23 January

Talking To My Tree

by Jon Katz
Self-Determination Tree

 

The first thing I look for every morning when I get up and out of bed is this tree, tall and proud and alone out in a huge corn field in the valley across from the farmhouse, perhaps a half-mile away. I call it My Tree because I once swore an oath to it that I would stay true to my wish for a life of self-determination, no matter where it led. At the time, and still, I have believed – as Joseph Campbell wrote – that human beings are either mythically  or security driven. The people who come up to me at readings and clasp my head and tell me of their dreams would be mythically driven.
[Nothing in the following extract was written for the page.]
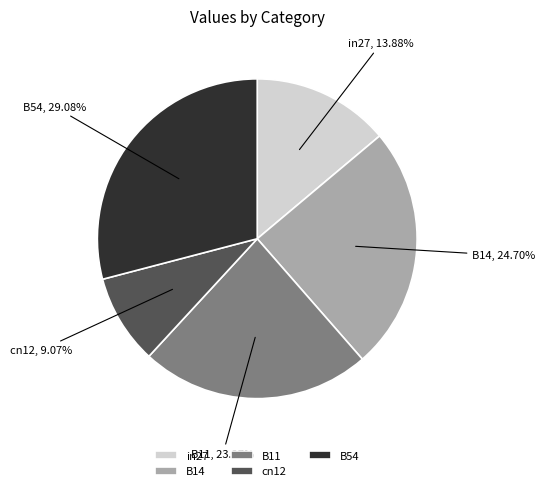

To the nearest percent, what percentage of the pie is B14?

25%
I don’t imagine too many people who are security driven would love this blog or hang around too long, although they are very welcome.
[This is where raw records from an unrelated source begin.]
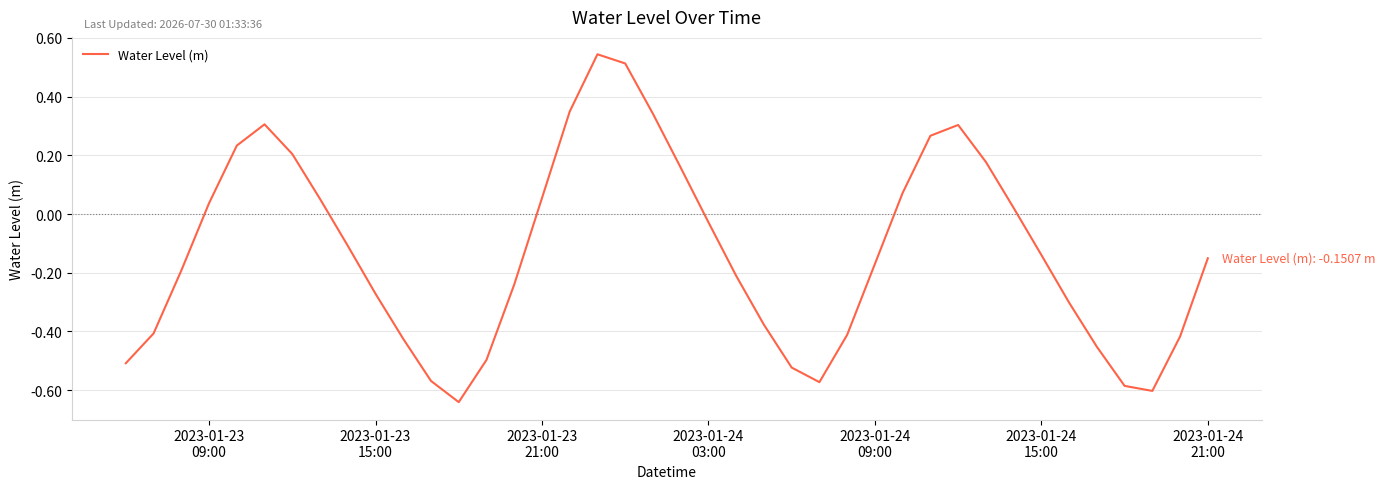

Reading left to right, what are all the values shown in this chart?

2023-01-23
09:00=-0.5	2023-01-23
15:00=-0.4	2023-01-23
21:00=-0.2	2023-01-24
03:00=0.0	2023-01-24
09:00=0.2	2023-01-24
15:00=0.3	2023-01-24
21:00=0.2	7=0.1	8=-0.1	9=-0.3	10=-0.4	11=-0.6	12=-0.6	13=-0.5	14=-0.2	15=0.1	16=0.3	17=0.5	18=0.5	19=0.3	20=0.2	21=-0.0	22=-0.2	23=-0.4	24=-0.5	25=-0.6	26=-0.4	27=-0.2	28=0.1	29=0.3	30=0.3	31=0.2	32=0.0	33=-0.1	34=-0.3	35=-0.5	36=-0.6	37=-0.6	38=-0.4	39=-0.2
Thoreau urged us to live in the direction of our dreams, and there we would find happiness, love, creativity and purpose. He worshiped the idea that everyone dances to their own drum, and we have no right to tell anybody else how to dance. I believe he was correct and I work every day to do that. My Tree has stood out in the pasture for as long as anyone can remember, and the farmers over the years have cut down all of the other great trees that once surrounded it. None of them could bear to take this one down. It stands as a witness to time and place, and has great presence.
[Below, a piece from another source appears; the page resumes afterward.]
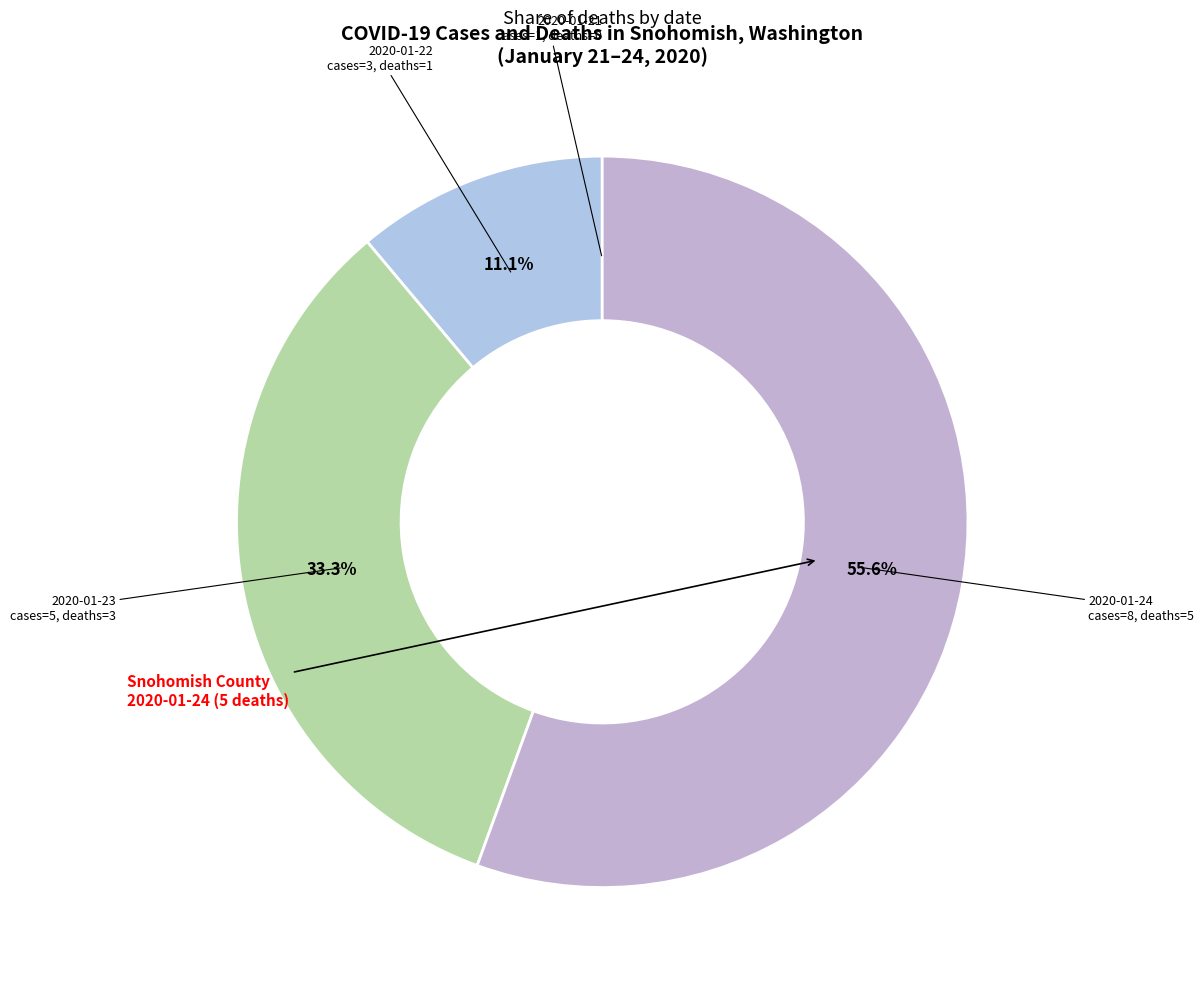

How many segments does this pie chart have?

4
I talk to the tree of Moral Identity. What I want in life. A considered life.  With laughter and connection. Animals feed my humanity and compassion, and the better I treat them, the more my life seems to grow. I am still at it, Tree, as are you. I am making my own decisions, learning to trust myself, to live in hope and light.

I won’t quit, and I know you won’t either. I know one morning I will look out my window and you will be gone, chopped down, taken by loggers, bulldozed or splintered by lightning. Or perhaps I will go first and you will not hear my voice one morning, across the misty fields. But I appreciate you. You inspire me every single day to turn away from anger and fear and cruelty and to live a good life filled with love.

I have talked to the Tree every morning to tell us how it is doing, but I have never visited it. I have an itch to do that if the farmer will let me.